*Task prompt*:
What lines below include the word "DejaVu"? Copy each one.

======== Data to examine

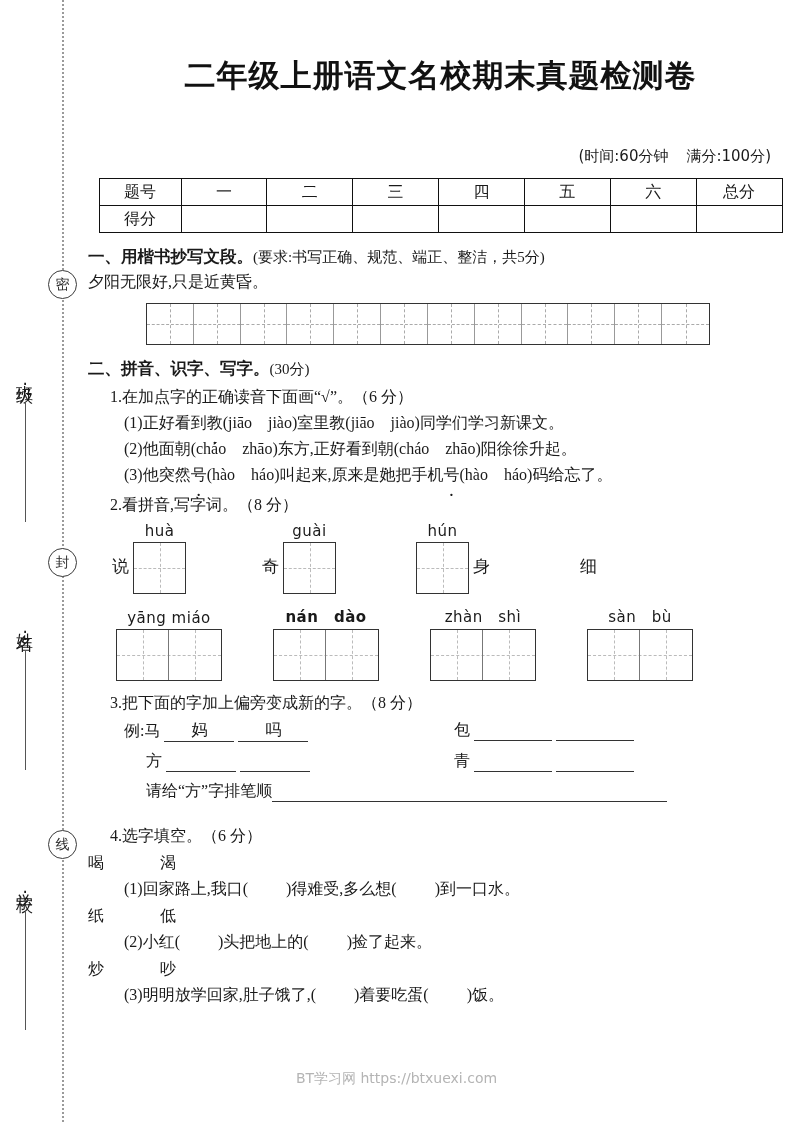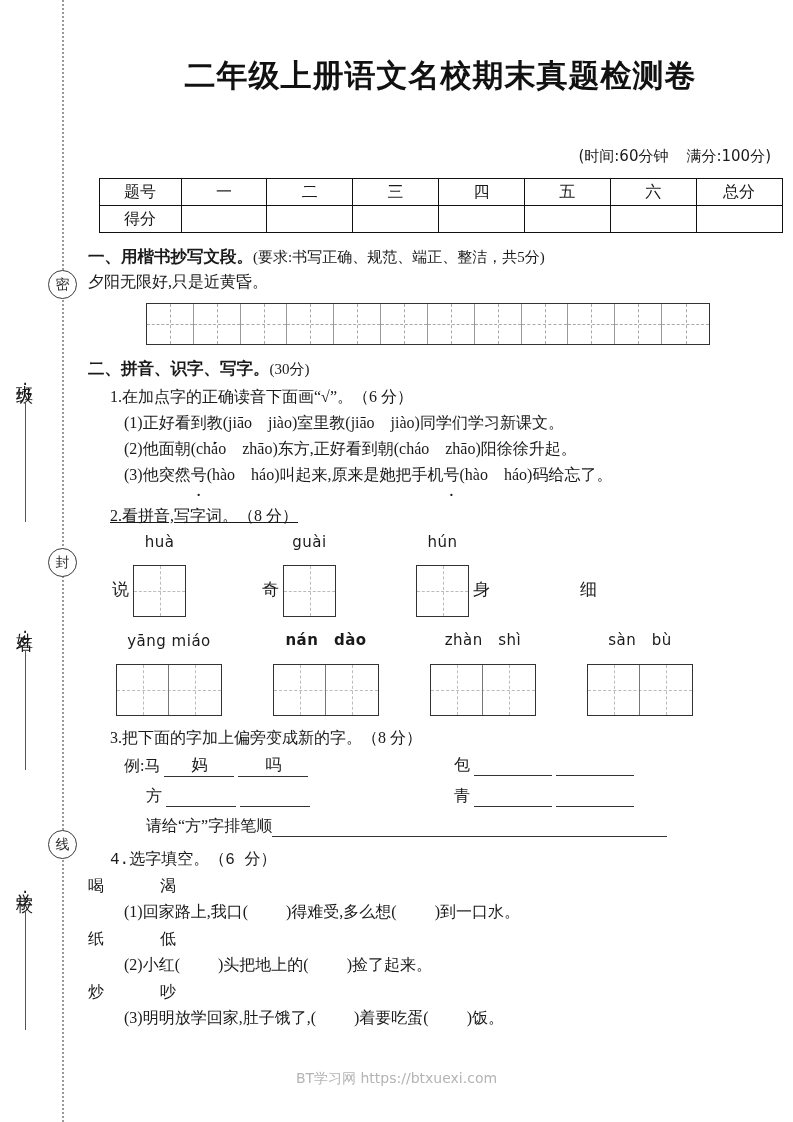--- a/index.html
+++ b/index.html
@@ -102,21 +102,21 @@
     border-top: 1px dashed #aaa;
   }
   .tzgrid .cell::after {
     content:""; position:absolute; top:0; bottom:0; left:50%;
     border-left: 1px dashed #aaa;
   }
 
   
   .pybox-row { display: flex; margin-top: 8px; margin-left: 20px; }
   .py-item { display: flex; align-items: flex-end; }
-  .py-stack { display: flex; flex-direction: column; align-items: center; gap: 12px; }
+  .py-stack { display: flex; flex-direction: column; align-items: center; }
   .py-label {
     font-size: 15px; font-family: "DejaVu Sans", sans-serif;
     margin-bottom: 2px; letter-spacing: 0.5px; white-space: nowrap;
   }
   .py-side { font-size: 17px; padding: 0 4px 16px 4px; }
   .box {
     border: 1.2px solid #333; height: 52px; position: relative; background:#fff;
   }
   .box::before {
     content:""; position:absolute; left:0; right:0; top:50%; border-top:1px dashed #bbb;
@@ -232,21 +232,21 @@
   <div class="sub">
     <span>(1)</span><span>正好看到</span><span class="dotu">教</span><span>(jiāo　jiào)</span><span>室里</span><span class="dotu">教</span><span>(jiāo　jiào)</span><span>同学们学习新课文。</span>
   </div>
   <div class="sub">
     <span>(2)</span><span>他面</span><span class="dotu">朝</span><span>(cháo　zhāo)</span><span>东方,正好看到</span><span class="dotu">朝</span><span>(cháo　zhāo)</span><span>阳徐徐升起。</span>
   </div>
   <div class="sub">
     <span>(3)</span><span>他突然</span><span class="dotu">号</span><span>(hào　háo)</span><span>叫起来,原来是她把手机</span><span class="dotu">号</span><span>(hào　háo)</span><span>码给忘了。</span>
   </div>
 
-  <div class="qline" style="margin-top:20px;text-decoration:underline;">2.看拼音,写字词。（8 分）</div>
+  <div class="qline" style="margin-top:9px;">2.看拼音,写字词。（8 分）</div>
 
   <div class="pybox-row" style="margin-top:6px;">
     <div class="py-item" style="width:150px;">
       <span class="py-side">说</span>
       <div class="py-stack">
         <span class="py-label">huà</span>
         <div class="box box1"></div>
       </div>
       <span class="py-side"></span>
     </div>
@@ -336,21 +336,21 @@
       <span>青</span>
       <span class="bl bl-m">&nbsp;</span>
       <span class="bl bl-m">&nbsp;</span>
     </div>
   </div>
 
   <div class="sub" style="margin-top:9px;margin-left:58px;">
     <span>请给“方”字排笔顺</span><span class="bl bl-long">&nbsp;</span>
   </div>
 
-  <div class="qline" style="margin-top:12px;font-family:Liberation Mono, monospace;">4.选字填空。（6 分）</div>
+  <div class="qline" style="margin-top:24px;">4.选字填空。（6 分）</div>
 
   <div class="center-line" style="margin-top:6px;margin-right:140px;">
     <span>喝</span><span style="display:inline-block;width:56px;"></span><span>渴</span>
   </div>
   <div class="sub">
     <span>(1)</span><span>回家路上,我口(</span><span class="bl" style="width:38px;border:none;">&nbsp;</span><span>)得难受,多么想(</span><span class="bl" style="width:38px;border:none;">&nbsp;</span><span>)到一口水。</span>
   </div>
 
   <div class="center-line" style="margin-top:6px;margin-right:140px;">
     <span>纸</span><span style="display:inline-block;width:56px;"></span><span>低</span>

================
======== Data to examine

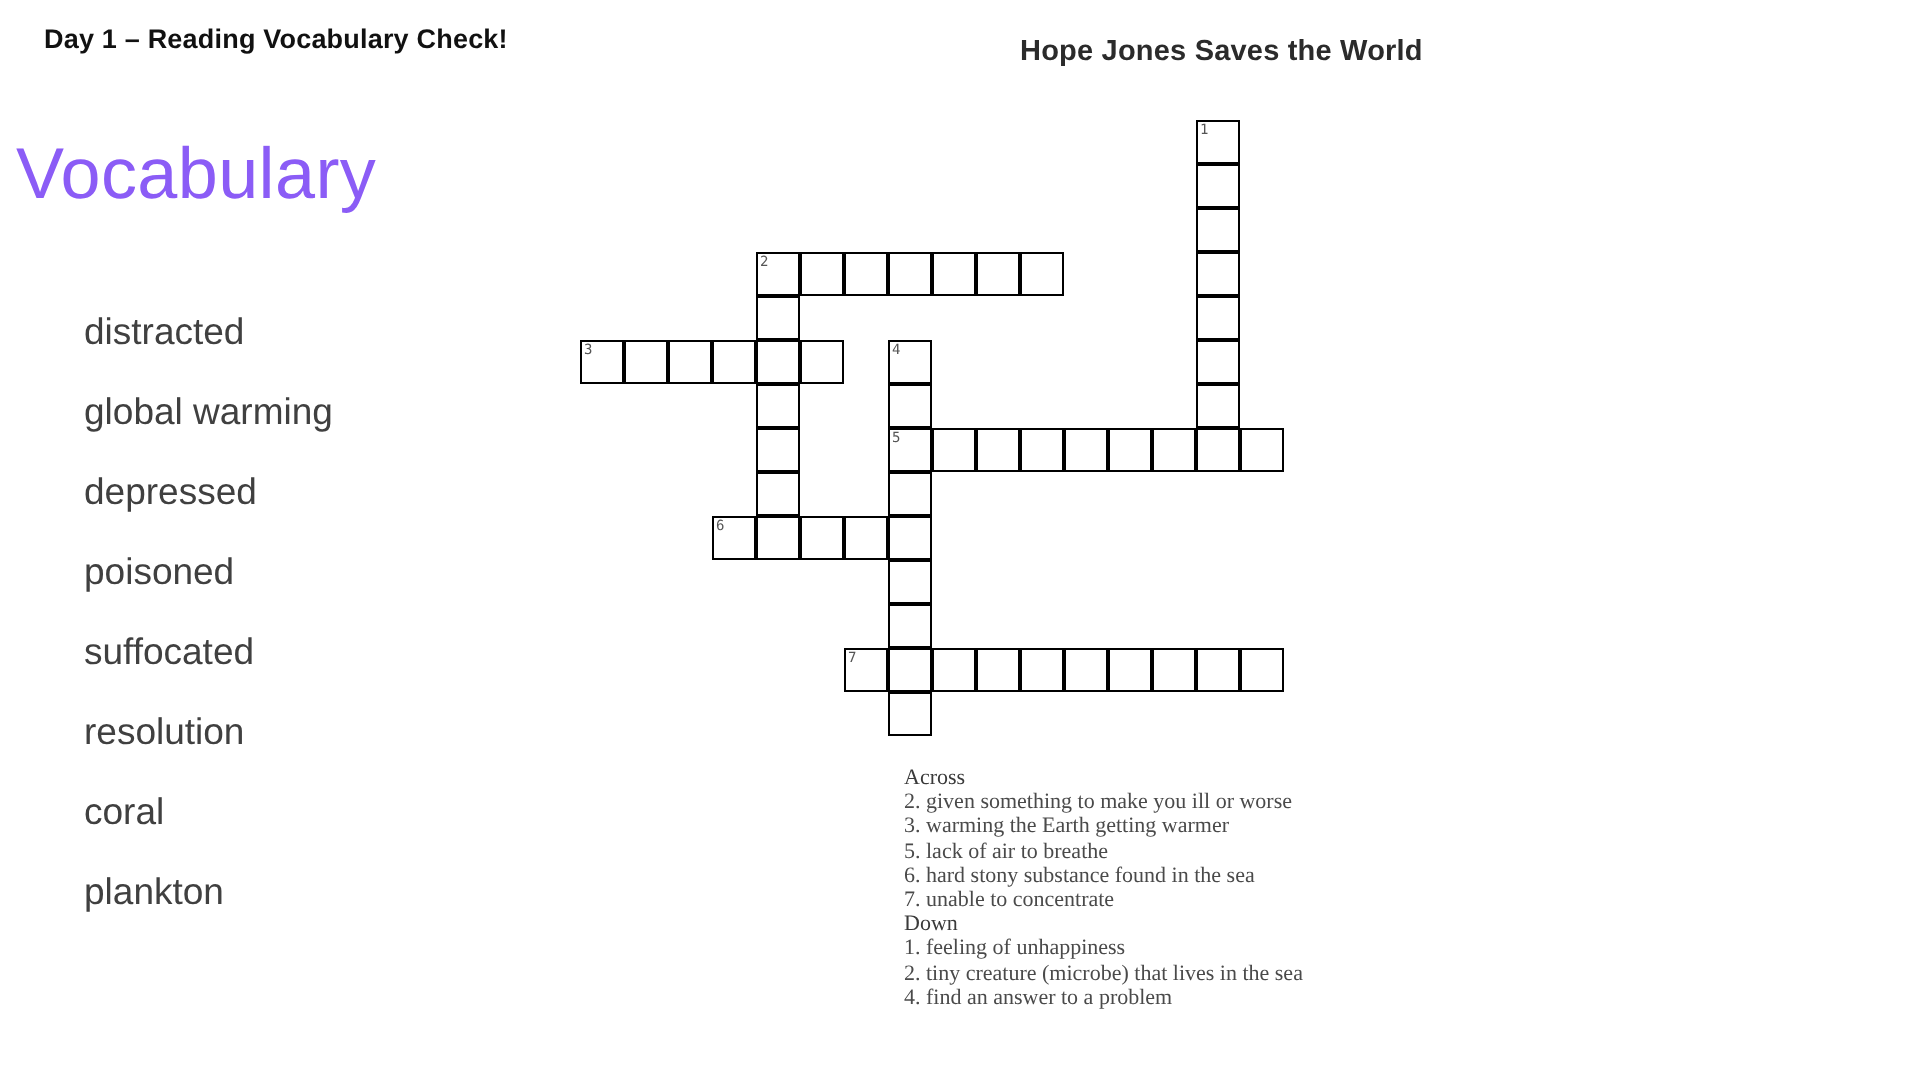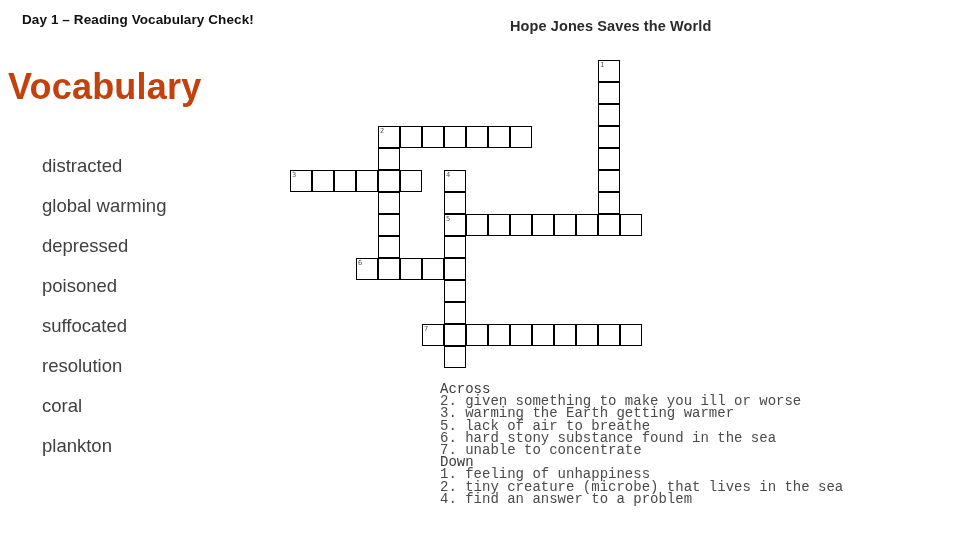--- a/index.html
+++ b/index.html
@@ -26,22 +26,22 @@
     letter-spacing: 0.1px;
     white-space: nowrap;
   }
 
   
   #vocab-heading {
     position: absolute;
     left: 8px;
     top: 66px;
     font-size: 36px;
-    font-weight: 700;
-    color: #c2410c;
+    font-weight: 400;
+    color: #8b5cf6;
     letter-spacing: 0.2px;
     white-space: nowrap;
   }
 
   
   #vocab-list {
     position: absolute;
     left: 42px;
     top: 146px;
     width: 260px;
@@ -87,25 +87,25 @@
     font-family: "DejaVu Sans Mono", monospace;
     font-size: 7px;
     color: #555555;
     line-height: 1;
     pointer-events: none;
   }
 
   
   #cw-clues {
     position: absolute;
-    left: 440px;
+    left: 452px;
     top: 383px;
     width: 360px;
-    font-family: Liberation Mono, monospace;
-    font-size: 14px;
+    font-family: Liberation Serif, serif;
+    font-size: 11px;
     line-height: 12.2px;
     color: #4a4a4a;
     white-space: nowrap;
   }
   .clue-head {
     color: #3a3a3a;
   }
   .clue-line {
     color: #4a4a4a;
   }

================

*Result of this task*:
     font-size: 15px; font-family: "DejaVu Sans", sans-serif;
     font-family: "DejaVu Sans Mono", monospace;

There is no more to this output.